INFORMATION SUPPLIED:
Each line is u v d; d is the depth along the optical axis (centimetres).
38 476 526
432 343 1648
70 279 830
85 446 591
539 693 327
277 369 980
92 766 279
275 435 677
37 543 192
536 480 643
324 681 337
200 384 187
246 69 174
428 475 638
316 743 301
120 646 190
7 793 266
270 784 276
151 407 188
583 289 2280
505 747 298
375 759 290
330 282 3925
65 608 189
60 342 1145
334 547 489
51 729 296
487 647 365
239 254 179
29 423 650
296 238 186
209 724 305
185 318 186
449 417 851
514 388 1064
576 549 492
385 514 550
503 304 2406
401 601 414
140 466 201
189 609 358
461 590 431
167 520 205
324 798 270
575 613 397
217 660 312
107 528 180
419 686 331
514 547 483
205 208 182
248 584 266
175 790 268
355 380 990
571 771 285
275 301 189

WHAT IS BEING ASKED:
Only the lines from the one containing "120 646 190" through the end of the material belong in the answer, each restated word for word.

EXPECTED ANSWER:
120 646 190
7 793 266
270 784 276
151 407 188
583 289 2280
505 747 298
375 759 290
330 282 3925
65 608 189
60 342 1145
334 547 489
51 729 296
487 647 365
239 254 179
29 423 650
296 238 186
209 724 305
185 318 186
449 417 851
514 388 1064
576 549 492
385 514 550
503 304 2406
401 601 414
140 466 201
189 609 358
461 590 431
167 520 205
324 798 270
575 613 397
217 660 312
107 528 180
419 686 331
514 547 483
205 208 182
248 584 266
175 790 268
355 380 990
571 771 285
275 301 189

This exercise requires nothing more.